_Extract_

Looks really interesting for Graphite-like use cases.
Anyways, I'm interested in timeseries so I read the article and tried to understand the datastructure but to be honest it opens up more questions than it answers. I applaud people though who try to describe their datastructures that are core to the app. Thanks for that.
1. What is the exact datastructure of a leaf? You mention a leaf node can hold 1000 datapoints.
2. Why is using a WAL impossible? That should be possible for any datastructure.
3. In your example if level 3 is full and everything gets merged into level 4, there are no levels 1-3. How does one query the datastructure? Does it maintain a pointer from the root to level 4?
4. Related to above: if I want to query all data from last month until now which happens to be the start of level 4, it will first go to root, then to the level 2 Leaf, from there to the level 2 SBlock, from there to the level 3 Leaf, then level 3 SBlock, then level 4 Leaf, then level 4 Sblock, then the first level 4 leaf? That seems a lot of random access. How many iops does a lookup need?
5. SBlocks need to be kept in memory. If I have ten million timeseries (not uncommon, can be much more), each with 3 levels, then upon startup the app has to load 30M SBlocks into memory?

_Problems to solve_
[a] Update the part of the timeseries comment that begins at the words "1. What is the" and stops after "a lookup need?", putting "data points" in place of "datapoints".
[b] Answer these questions using the timeseries comment:
(i) What kind of use cases does the writer say it looks interesting for?
(ii) How many datapoints can a leaf node hold, according to the comment?
(iii) In the writer's example of ten million timeseries, how many SBlocks would the app have to load into memory at startup?

_Supplied entries_
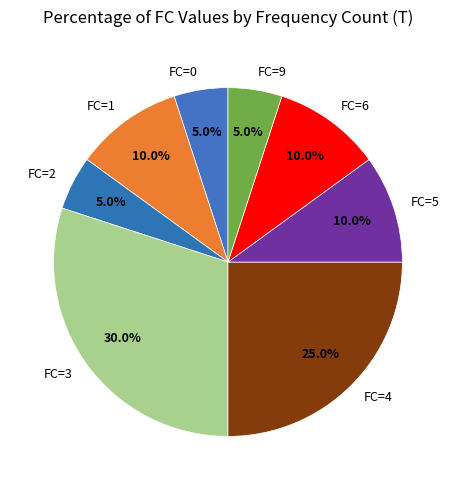

Is there a majority slice in this chart?

No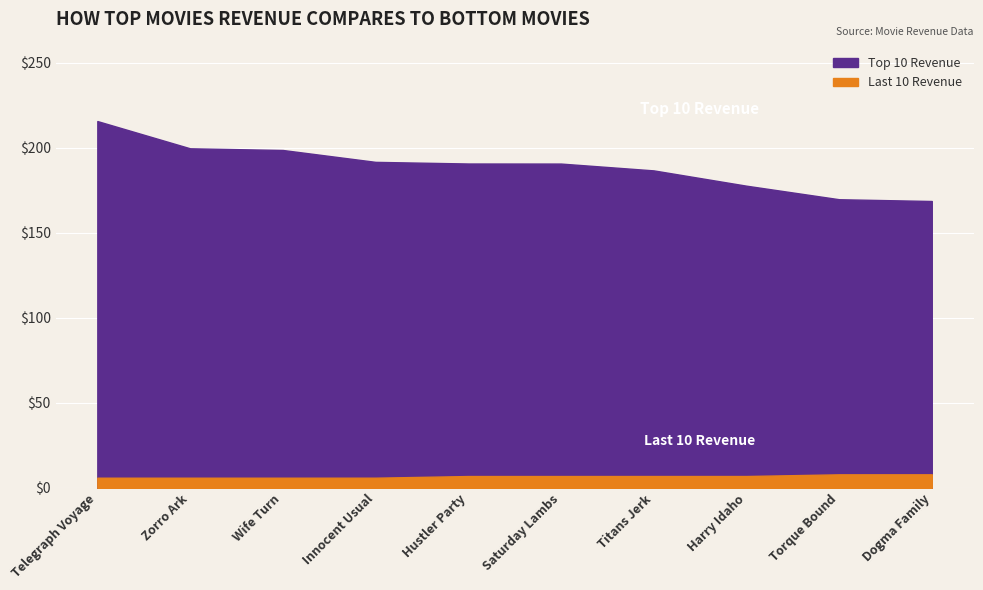

The Top 10 Revenue series shows 274.8 at Titans Jerk. True or false?

False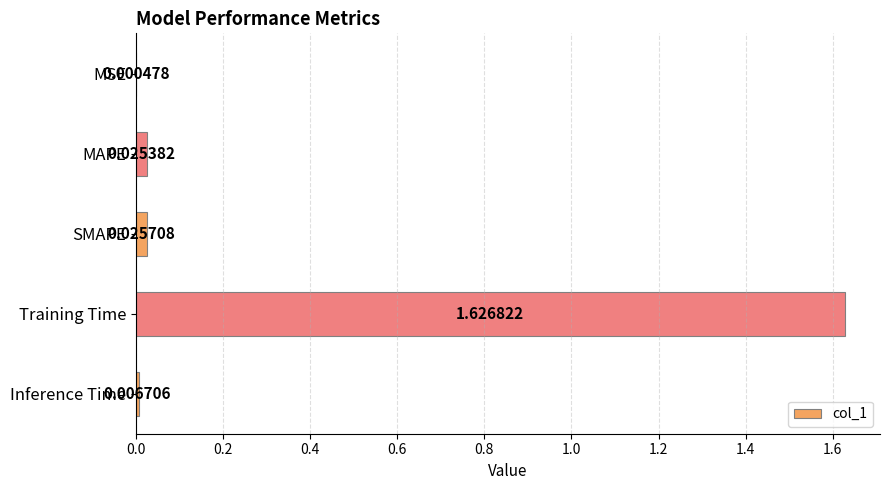

What is the sum of all values?

1.7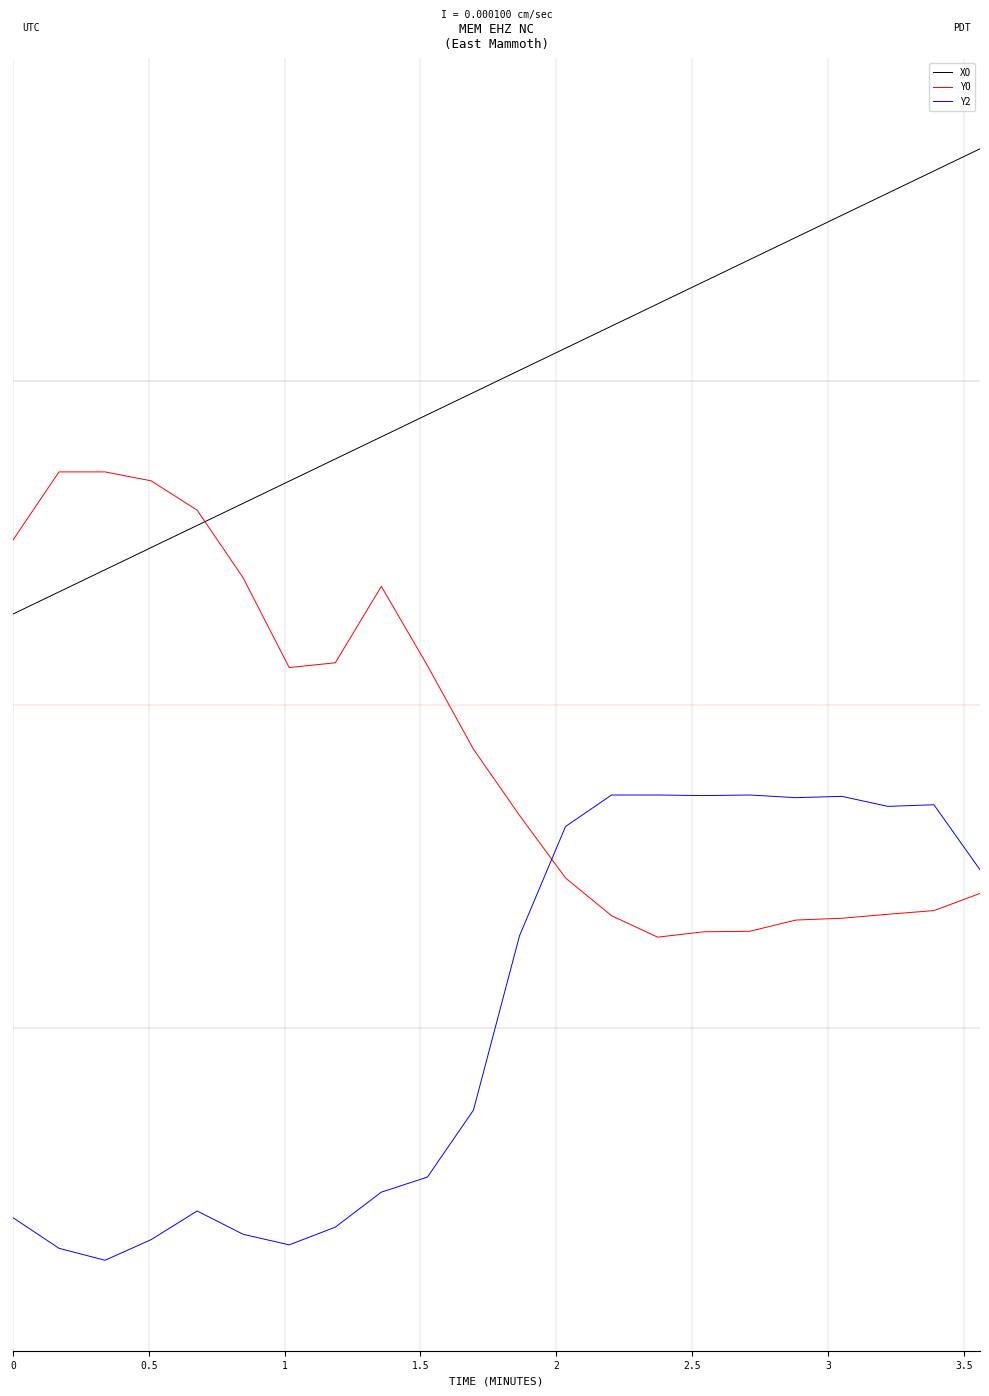

In Y2, how many points are lower than both neighbors (excluding endpoints)?

5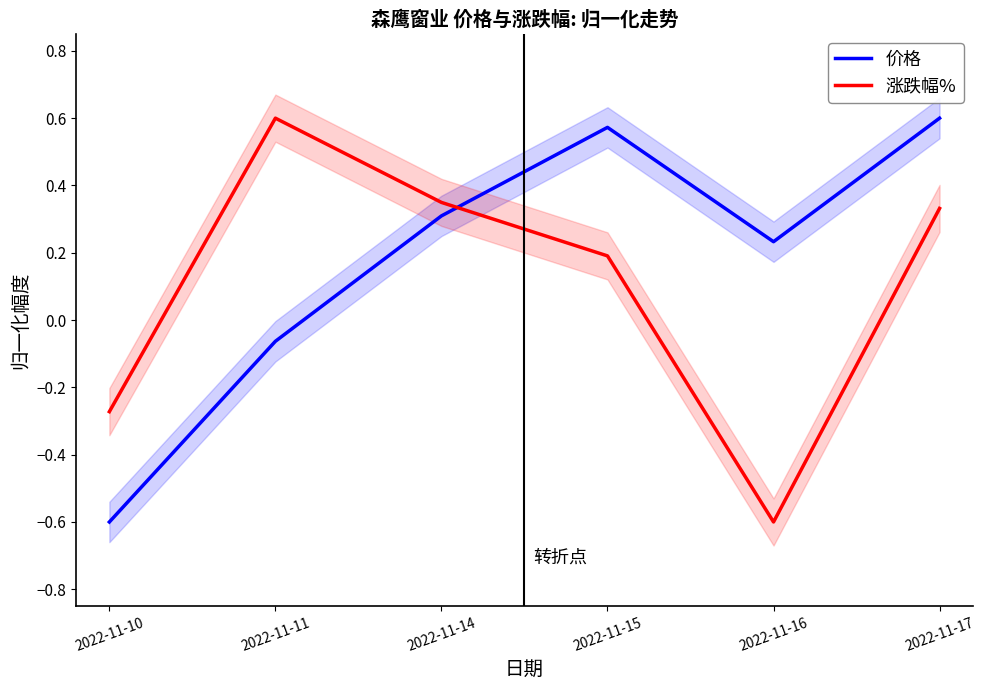

How many values in 涨跌幅% are above zero?

4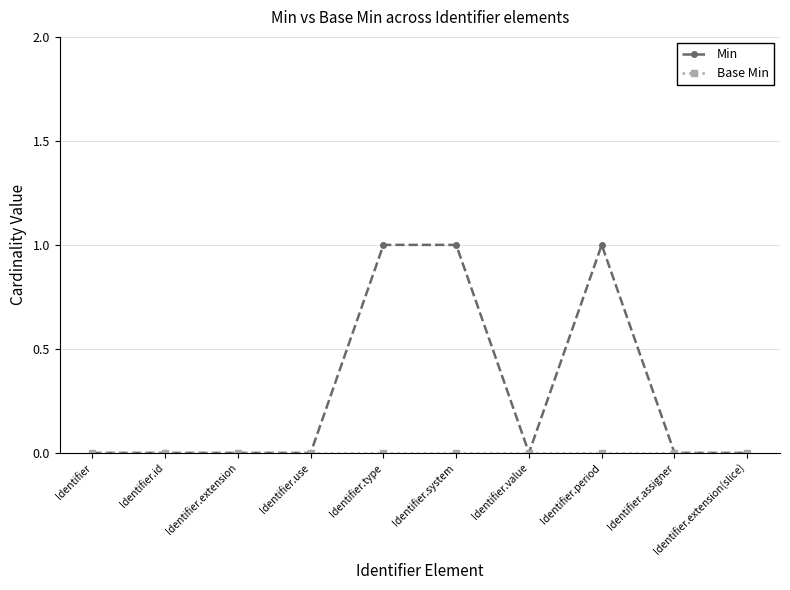

Does the chart display data point markers on the line(s)?

Yes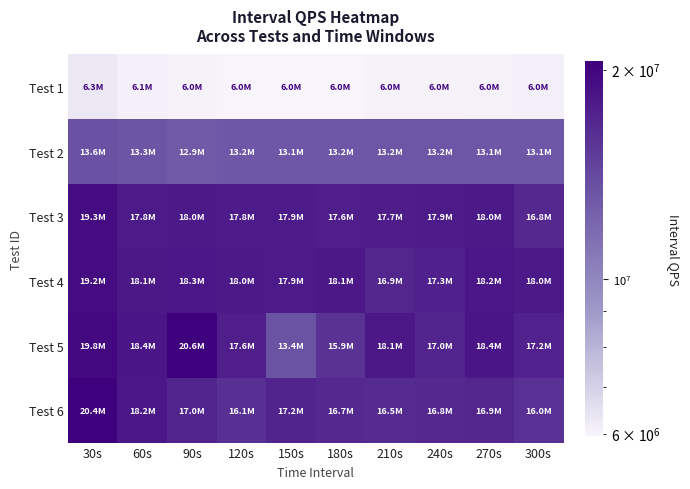

Which series has the widest spread of values?

Test 5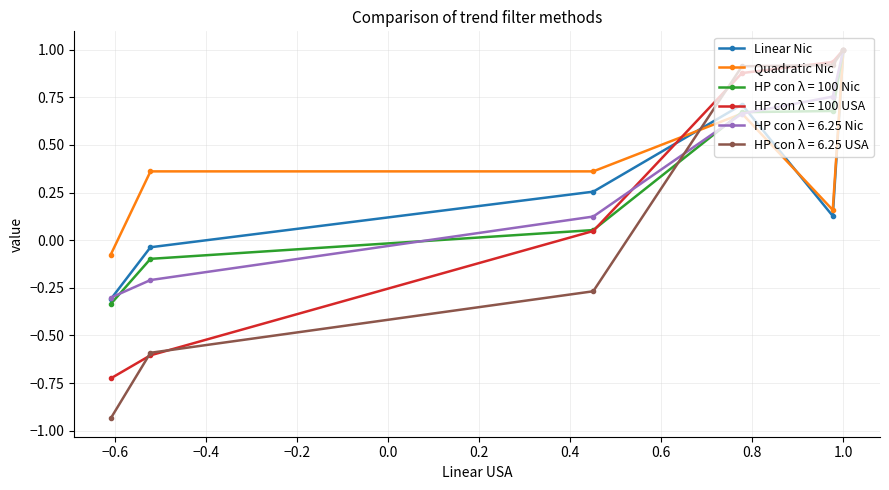

What is the highest value of the Linear Nic series?

1.0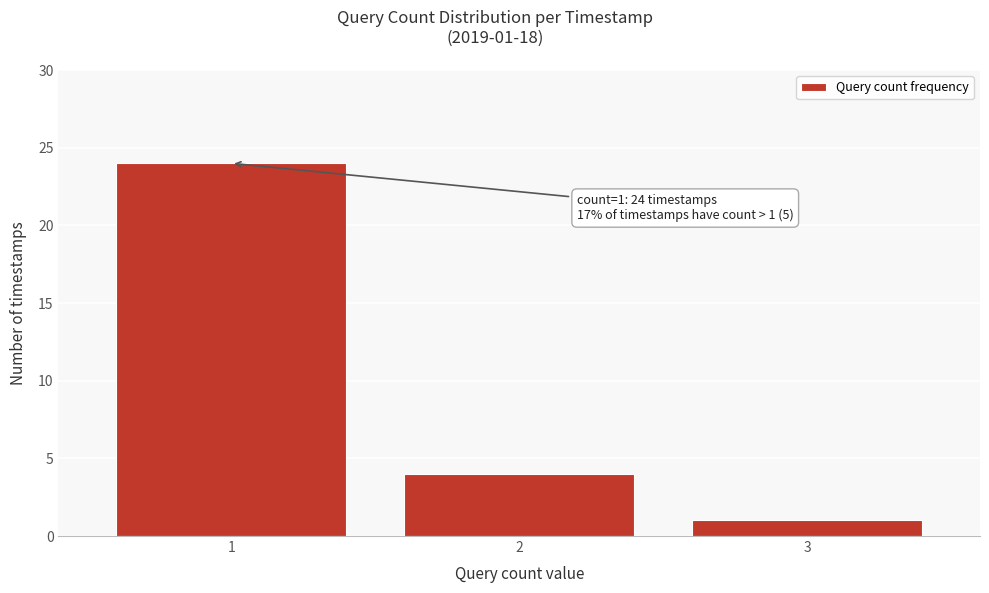

Reading right to left, extract all data points from this chart.

1	4	24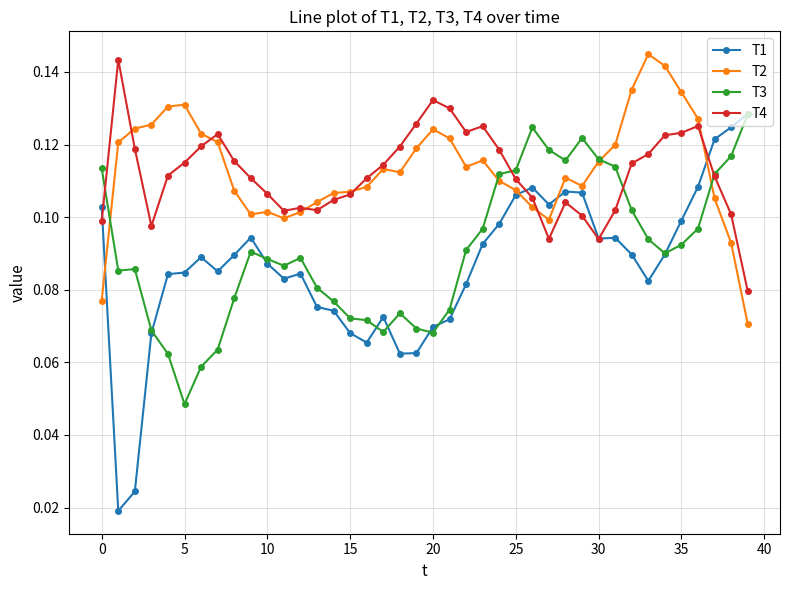

At how many categories does at least one series exceed 0?

40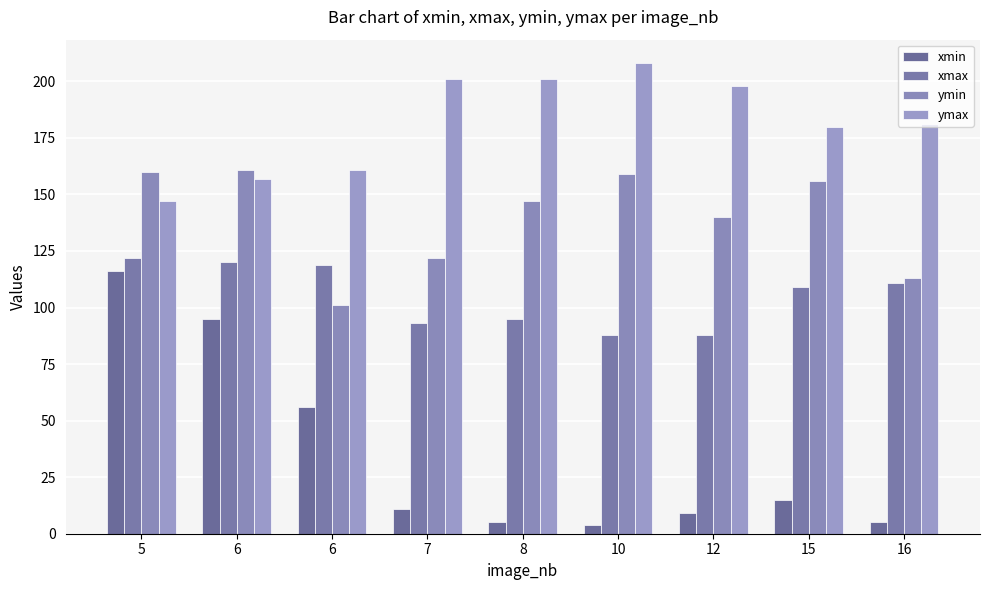

How many values in the ymin series are below 147?

4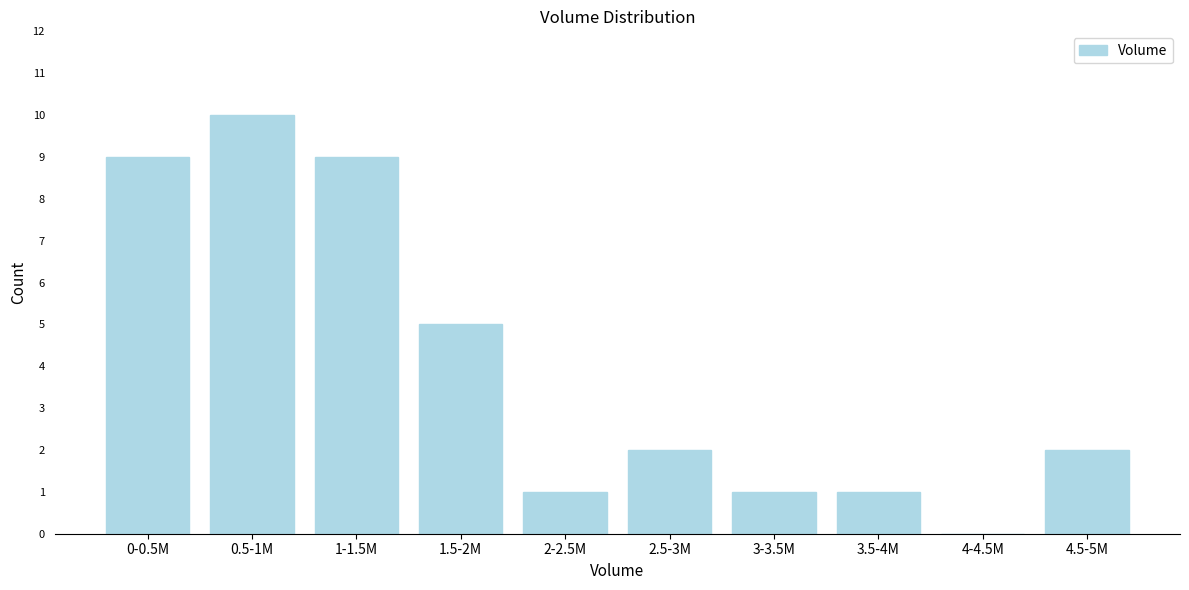

Reading left to right, what are all the values shown in this chart?

0-0.5M=9	0.5-1M=10	1-1.5M=9	1.5-2M=5	2-2.5M=1	2.5-3M=2	3-3.5M=1	3.5-4M=1	4-4.5M=0	4.5-5M=2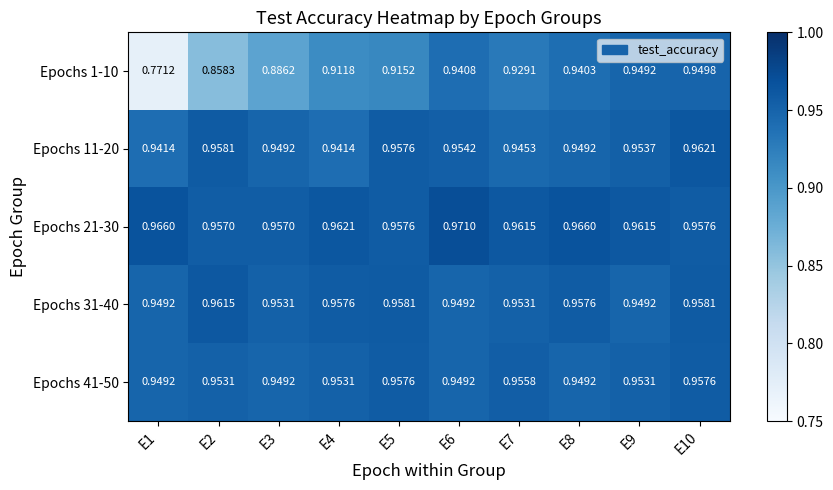

Reading right to left, extract all data points from this chart.

Epochs 1-10: E10=0.9	E9=0.9	E8=0.9	E7=0.9	E6=0.9	E5=0.9	E4=0.9	E3=0.9	E2=0.9	E1=0.8
Epochs 11-20: E10=1.0	E9=1.0	E8=0.9	E7=0.9	E6=1.0	E5=1.0	E4=0.9	E3=0.9	E2=1.0	E1=0.9
Epochs 21-30: E10=1.0	E9=1.0	E8=1.0	E7=1.0	E6=1.0	E5=1.0	E4=1.0	E3=1.0	E2=1.0	E1=1.0
Epochs 31-40: E10=1.0	E9=0.9	E8=1.0	E7=1.0	E6=0.9	E5=1.0	E4=1.0	E3=1.0	E2=1.0	E1=0.9
Epochs 41-50: E10=1.0	E9=1.0	E8=0.9	E7=1.0	E6=0.9	E5=1.0	E4=1.0	E3=0.9	E2=1.0	E1=0.9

_Numbered answers_
[a]
1. What is the exact datastructure of a leaf? You mention a leaf node can hold 1000 data points.
2. Why is using a WAL impossible? That should be possible for any datastructure.
3. In your example if level 3 is full and everything gets merged into level 4, there are no levels 1-3. How does one query the datastructure? Does it maintain a pointer from the root to level 4?
4. Related to above: if I want to query all data from last month until now which happens to be the start of level 4, it will first go to root, then to the level 2 Leaf, from there to the level 2 SBlock, from there to the level 3 Leaf, then level 3 SBlock, then level 4 Leaf, then level 4 Sblock, then the first level 4 leaf? That seems a lot of random access. How many iops does a lookup need?

[b]
(i) Graphite-like use cases
(ii) 1000
(iii) 30M